On both plays, the Buffaloes overloaded one side of the line of scrimmage and motioned a receiver to the same side. Every one of the Bruins knifed towards the strong side once the ball was snapped, giving Montez plenty of green grass.
Last Saturday also showed signs of life, however, especially in the first half.
Colorado’s first play was a jet sweep, looking to test UCLA’s outside contain and gap integrity. Redshirt sophomore defensive end Rick Wade set the edge and forced Colorado’s receiver Devin Ross to cut back inside, where UCLA’s redshirt junior safety Adarius Pickett stopped him for a loss.
“We’re just trying to find that niche from week to week going forward. That’s always going to be our calling card – how can we find our niche to take us to greater places?” said senior linebacker Kenny Young last Saturday. “Everyone has to buy in and have a certain level of uncommon greatness, focus and consistency.”
4. 4.2 yards gained per rushing attempt
On the flip side, UCLA has yet to unearth a dominant rushing attack. Junior Soso Jamabo has emerged as the Bruins’ lead running back, and he has shown spurts of burst and effectiveness on the ground.

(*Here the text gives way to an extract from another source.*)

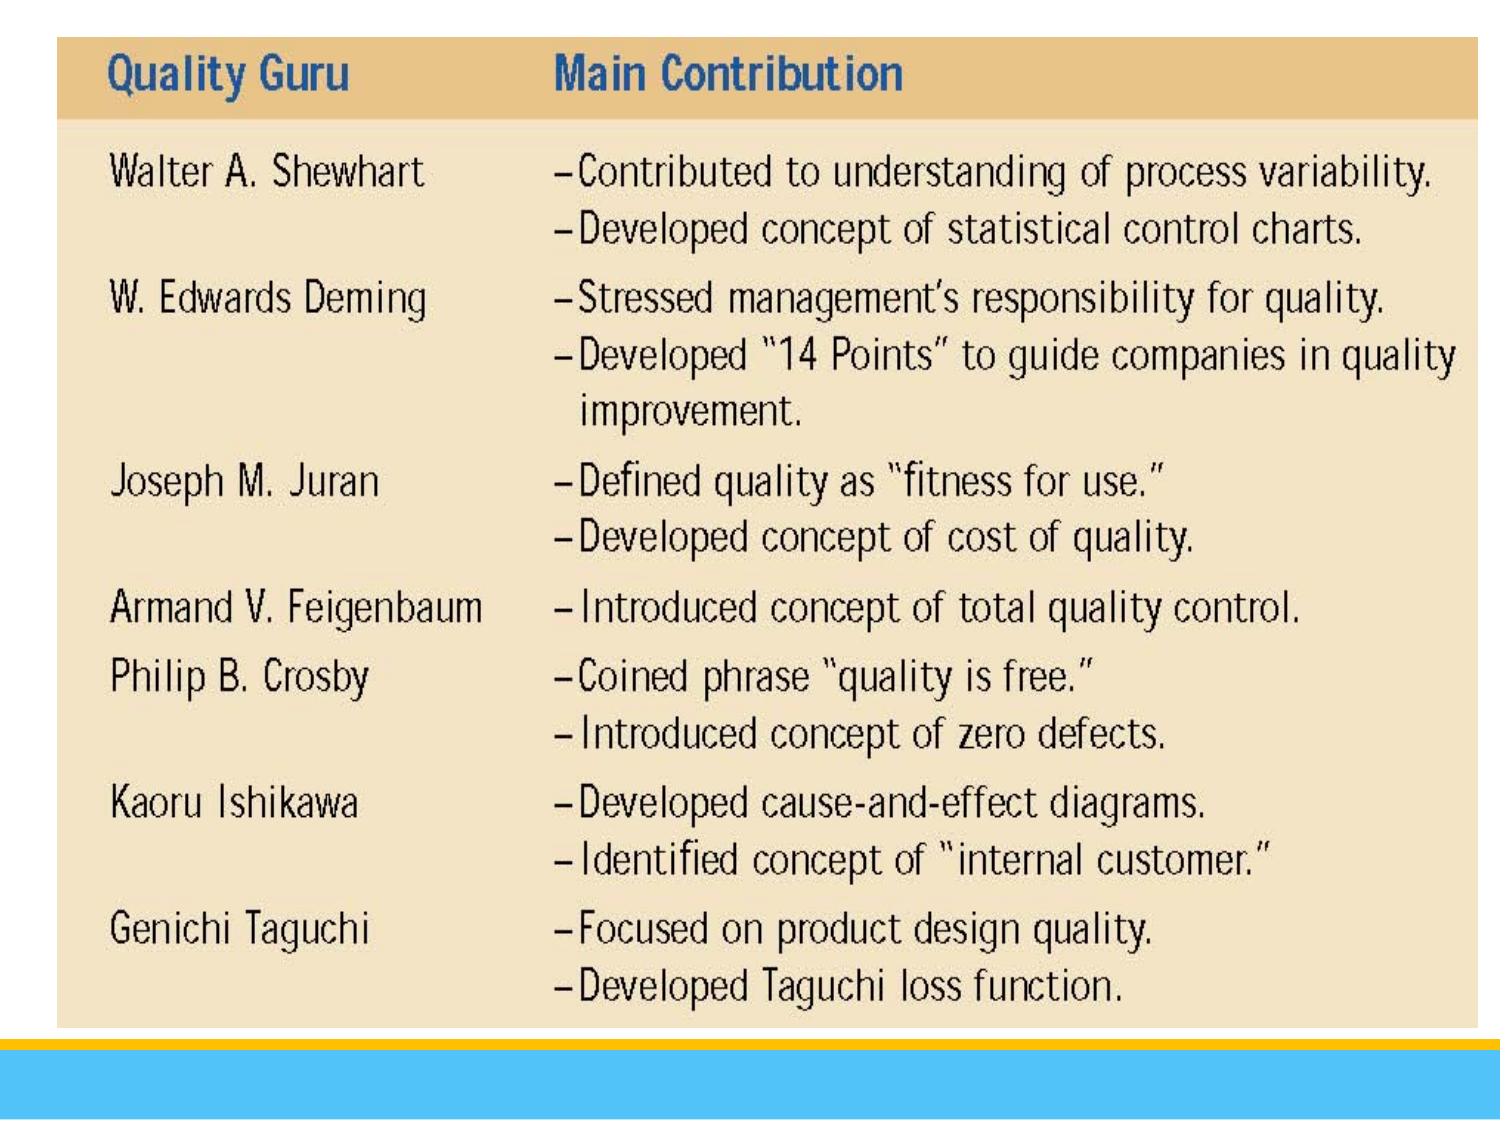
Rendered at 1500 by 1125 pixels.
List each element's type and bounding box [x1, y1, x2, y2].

picture [56, 37, 1478, 1028]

Jamabo’s seven-yard run on 3rd-and-6 late in the fourth quarter showed burst through the hole on the right side of the line of scrimmage, and he fought to get past the first-down marker, essentially allowing UCLA to run out the clock before kicking a field goal.
Sophomore Jalen Starks has also solidified his role as the Bruins’ short-yardage running back. He picked up a goal-line touchdown Saturday and, on a 4th-and-1 on UCLA’s opening drive, he simply bulldozed his way for a first down.
Offensive coordinator Jedd Fisch said earlier this season that he’d like the Bruins to average at least 4.5 or 4.6 yards per carry. Their current average is depressed somewhat by Starks’ short yardage rushes, but Fisch’s goal is attainable through the rest of the year.
5. 9.8 penalties/91 penalty yards per game
To a certain degree, these numbers have been boosted by having four targeting penalties. Mora said he is also bothered by the defensive holding calls – redshirt junior corner Denzel Fisher was called for three on Saturday alone.
On Fisher’s second penalty, Montez was rolling toward the left sideline on a broken play, and the cornerback grabbed onto the waist of Colorado receiver Bryce Bobo.
Since Mora has been in Westwood, his teams have finished in the bottom-11 nationally in penalties per game every year except 2016 – this season, UCLA ranks sixth-worst in the country with 9.8 penalties per game. In just five games, UCLA has given its opponents 22 first downs due to penalties. Some, like the 12-men-on-the-field flag after two consecutive timeouts against Colorado, are simple mistakes.
“I was ashamed the other night that we called a timeout and then (afterward) had 12 guys on the field on defense,” Mora said this week. “I have never had that happen to me in my career, and it was my fault; it was shameful.”